How to complete this task: The reply should contain all the data below, repeated exactly, and none of the images.

Input for this task:

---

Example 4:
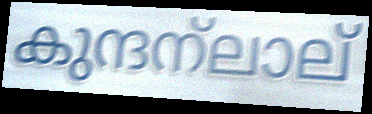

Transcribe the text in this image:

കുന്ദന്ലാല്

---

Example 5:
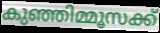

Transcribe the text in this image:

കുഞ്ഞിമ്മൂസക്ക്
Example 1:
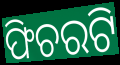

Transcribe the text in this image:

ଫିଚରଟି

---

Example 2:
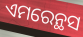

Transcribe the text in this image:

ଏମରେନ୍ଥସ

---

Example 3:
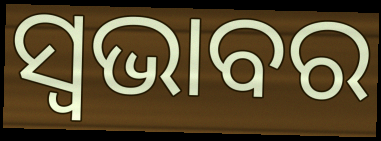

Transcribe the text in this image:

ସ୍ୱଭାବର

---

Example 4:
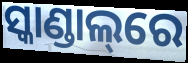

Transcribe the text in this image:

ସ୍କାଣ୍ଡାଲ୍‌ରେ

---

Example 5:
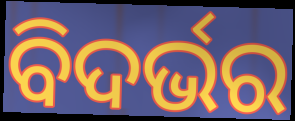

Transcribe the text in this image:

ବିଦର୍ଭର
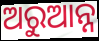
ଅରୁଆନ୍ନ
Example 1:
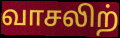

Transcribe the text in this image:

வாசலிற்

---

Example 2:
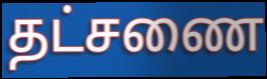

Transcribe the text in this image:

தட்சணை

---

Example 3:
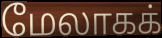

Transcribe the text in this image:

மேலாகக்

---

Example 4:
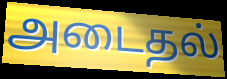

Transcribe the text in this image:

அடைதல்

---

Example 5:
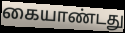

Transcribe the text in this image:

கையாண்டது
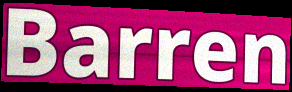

Output of the task:
---

Example 4:

Transcribe the text in this image:

കുന്ദന്ലാല്

---

Example 5:

Transcribe the text in this image:

കുഞ്ഞിമ്മൂസക്ക്
Example 1:

Transcribe the text in this image:

ଫିଚରଟି

---

Example 2:

Transcribe the text in this image:

ଏମରେନ୍ଥସ

---

Example 3:

Transcribe the text in this image:

ସ୍ୱଭାବର

---

Example 4:

Transcribe the text in this image:

ସ୍କାଣ୍ଡାଲ୍‌ରେ

---

Example 5:

Transcribe the text in this image:

ବିଦର୍ଭର
ଅରୁଆନ୍ନ
Example 1:

Transcribe the text in this image:

வாசலிற்

---

Example 2:

Transcribe the text in this image:

தட்சணை

---

Example 3:

Transcribe the text in this image:

மேலாகக்

---

Example 4:

Transcribe the text in this image:

அடைதல்

---

Example 5:

Transcribe the text in this image:

கையாண்டது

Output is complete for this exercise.